This is the second in a two-part series looking at airline credit card deals. See this post for part one which explains how the ecosystem works.
The biggest US airlines are making billions of dollars every year thanks to their cobranded credit card deals with banks. Without those deals, the airlines are actually losing money which seems… bad. But could this whole setup possibly go away? If so, it’s going to have to come from Congress… which means it’ll never happen. There have actually been some efforts to kill this golden goose, though I remain highly skeptical of them.

On the surface, it is not hard to see what some of the arguments might be against continuing this arrangement, but only one makes any sense under scrutiny, and that seems like a longshot.
Let’s start with the primary argument that’s been used against these deals. In essence, if we lower fees charged when someone uses a credit card, that’s money that will go back to the consumer. Of course, if we lower fees, then the economics of the current cobrand arrangements won’t work, so the whole thing will fall apart. This is what happens in Europe where interchange fees are capped at 0.3 percent. That’s why we don’t see lucrative card deals across the Pond.
In a perfect world, the idea here is that when interchange fees drop, that’s money that gets returned to the consumer in the form of lower prices on goods. After all, the businesses will keep a higher percentage, so they can lower their prices and everyone is happy. Right? No, not right.
We actually have some real-world examples to show this.

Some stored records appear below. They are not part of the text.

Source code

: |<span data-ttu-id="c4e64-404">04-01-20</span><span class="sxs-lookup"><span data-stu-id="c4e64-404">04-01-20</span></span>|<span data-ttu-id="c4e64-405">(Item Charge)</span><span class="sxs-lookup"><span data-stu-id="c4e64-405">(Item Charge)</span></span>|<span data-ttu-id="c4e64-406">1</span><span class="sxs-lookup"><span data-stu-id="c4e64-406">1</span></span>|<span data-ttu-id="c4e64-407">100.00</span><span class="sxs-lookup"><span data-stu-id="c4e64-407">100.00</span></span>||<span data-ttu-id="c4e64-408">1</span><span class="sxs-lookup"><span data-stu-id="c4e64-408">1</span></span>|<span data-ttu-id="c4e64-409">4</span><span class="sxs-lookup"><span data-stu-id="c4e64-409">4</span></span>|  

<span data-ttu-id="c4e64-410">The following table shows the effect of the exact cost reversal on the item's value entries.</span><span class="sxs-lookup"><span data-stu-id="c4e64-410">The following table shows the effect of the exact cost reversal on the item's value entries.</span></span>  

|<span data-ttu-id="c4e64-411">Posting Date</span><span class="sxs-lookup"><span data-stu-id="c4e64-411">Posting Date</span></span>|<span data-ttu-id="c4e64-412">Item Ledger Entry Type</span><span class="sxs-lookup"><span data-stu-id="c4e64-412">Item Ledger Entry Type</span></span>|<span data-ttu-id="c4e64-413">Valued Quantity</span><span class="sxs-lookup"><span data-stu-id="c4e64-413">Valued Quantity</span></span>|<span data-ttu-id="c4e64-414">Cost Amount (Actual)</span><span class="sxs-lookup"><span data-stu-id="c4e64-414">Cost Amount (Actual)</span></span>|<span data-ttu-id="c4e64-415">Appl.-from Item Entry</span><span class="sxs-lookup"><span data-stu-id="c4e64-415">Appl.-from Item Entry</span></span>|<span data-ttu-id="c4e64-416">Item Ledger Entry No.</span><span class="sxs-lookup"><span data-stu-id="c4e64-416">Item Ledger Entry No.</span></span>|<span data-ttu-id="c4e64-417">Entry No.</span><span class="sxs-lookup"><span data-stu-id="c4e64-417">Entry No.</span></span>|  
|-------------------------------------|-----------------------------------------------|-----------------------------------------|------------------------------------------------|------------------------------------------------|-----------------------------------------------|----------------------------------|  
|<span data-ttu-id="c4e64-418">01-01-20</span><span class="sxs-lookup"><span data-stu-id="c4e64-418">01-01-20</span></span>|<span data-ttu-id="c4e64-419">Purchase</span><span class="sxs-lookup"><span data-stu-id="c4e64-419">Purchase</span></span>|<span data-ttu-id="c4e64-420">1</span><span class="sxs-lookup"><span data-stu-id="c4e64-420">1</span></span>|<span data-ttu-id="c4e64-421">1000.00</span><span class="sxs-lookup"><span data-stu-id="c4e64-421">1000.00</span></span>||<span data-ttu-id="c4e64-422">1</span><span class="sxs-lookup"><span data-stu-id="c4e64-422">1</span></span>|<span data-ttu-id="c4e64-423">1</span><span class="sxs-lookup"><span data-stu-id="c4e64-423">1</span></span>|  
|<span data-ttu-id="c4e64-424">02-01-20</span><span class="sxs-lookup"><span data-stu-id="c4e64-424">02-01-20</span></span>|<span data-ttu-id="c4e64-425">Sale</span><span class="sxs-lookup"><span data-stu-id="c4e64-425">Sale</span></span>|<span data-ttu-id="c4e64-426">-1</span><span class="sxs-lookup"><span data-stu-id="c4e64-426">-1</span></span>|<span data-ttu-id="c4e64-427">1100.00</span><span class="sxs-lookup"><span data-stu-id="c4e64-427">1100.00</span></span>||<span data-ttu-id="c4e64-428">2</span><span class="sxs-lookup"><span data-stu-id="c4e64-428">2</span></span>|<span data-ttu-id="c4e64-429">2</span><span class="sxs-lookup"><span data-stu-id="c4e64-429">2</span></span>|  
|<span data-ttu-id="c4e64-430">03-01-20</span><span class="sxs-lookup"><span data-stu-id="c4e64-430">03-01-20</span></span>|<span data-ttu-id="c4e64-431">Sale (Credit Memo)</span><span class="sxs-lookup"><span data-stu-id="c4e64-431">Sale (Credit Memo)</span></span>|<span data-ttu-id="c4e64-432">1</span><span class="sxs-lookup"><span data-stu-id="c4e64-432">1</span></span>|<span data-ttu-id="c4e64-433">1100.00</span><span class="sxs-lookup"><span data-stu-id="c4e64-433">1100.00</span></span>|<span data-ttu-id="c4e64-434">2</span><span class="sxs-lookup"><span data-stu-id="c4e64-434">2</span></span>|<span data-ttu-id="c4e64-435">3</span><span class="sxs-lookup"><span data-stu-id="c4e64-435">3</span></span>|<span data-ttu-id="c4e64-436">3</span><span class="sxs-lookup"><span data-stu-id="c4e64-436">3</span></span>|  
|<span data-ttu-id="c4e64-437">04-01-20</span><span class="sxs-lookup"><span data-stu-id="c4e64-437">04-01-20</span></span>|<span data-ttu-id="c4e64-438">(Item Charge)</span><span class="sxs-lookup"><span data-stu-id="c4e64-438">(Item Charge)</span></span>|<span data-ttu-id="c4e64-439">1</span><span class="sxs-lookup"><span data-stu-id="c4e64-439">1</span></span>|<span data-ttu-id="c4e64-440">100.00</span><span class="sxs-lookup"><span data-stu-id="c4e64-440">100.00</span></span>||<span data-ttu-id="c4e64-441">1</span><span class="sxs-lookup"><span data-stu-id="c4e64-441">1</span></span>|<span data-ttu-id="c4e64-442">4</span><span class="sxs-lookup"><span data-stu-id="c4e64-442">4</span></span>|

After the Great Recession, the Durbin Amendment to the Dodd-Frank bill limited fees on debit cards. One study of the impact was summed up this way:
Banks recouped a significant portion of their losses by charging consumers for products that they previously provided for free on the subsidized side of the two-sided market. The accelerated adoption of credit cards with higher interchange fees likely diminished—if not eliminated—merchants’ savings. These effects impede the regulation’s stated objective of enhancing consumers’ welfare through lower retail prices.
In other words, it became a lot harder to get a free checking account, because previously that was being subsidized by higher transaction fees on debit cards for those checking accounts. With the fees down, banks started charging fees directly to consumers to open the account. And in the case of debit cards, when the rewards that did exist started to disappear, people began shifting over to rewards credit cards instead. Those carried even higher fees than the debit cards. But even more damning is this from the University of Chicago:
The cost to merchants of taking payment on debit cards declined by more than $7 billion annually… while the effective cost to issuers of providing debit card services to consumers increased by a corresponding amount…. Did consumers gain more from cost savings passed on by merchants, in the form of lower prices and better services, than they lost from cost increases passed on by banks, in the form of higher prices or less service? We find that consumers lost more on the bank side than they gained on the merchant side. Our estimate is that, based on the expectations of investors, the present discounted value of the losses for consumers as a result of the implementation of the Durbin Amendment is between $22 and $25 billion.
Something is always subsidizing something else, and the market finds a way to equalize when new regulation comes into play. In this case, banks ended up finding ways to charge more for their services outside of the regulated fees. Then merchants didn’t give back nearly as much as hoped to consumers, so the consumers actually ended up losing money overall.
The last big attempt by Congress to address this issue on the credit card side of the house was the Credit Card Competition Act of 2023. This says that the real problem is the credit card networks like Visa and Mastercard. Credit cards are connected to only one network, and that gives them control over their fees more than would be the case if cards has a choice of networks. This would require the credit cards issued by the big banks to use at least two networks and one of them can’t be Visa or Mastercard.
Though the mechanism is different, the goal is again to reduce credit card transaction fees. And if that happens, it seems to put us right back in the same place as it did with debit cards.
I have to admit that I hate that this is the case. I’d like nothing more than to stick it to the banks. But banks are full of industrious people who find ways to make their profit margins one way or another. The real loser would end up being the consumer, not just in higher fees, but also in higher airfares. And that is a problem for Congress. The optics are not good.
This would have to lead to higher airfare. Remember, these big airlines are all losing money flying airplanes. If you take out the card revenues, they are going to have to figure out how to make money flying airplanes. That is going to mean higher fares are required, so they’ll cut capacity in order to make money. Right now, credit cards are subsidizing your airfare.
We can argue whether this model is right or not, but if you have to tell your constituents that what you support is going to raise fares and reduce airline capacity, it’s not going to go over very well.
There is, however, one argument that I think has legs to it. That’s the anticompetitive argument. Big airlines have big credit card deals that new entrants can never hope to ever match. So any new entrant is already playing with one hand tied behind its back. While eliminating the credit card deals would increase fares, it would make for a more competitive playing field for new entrants and potentially spur successful competition. (Yes, it’s a longshot, but it’s… something.) Perhaps there is some compromise in between that could require some sort of cross-subsidy. I don’t know.
I haven’t really heard people making this argument, but it’s the one that I think should be made. The big airlines have created a very significant barrier to entry into the industry through these deals, because they can keep fares lower. Someone should look into this, but there are no easy solutions. This whole construct has been built over decades, and it would be problematic to just have it disappear overnight.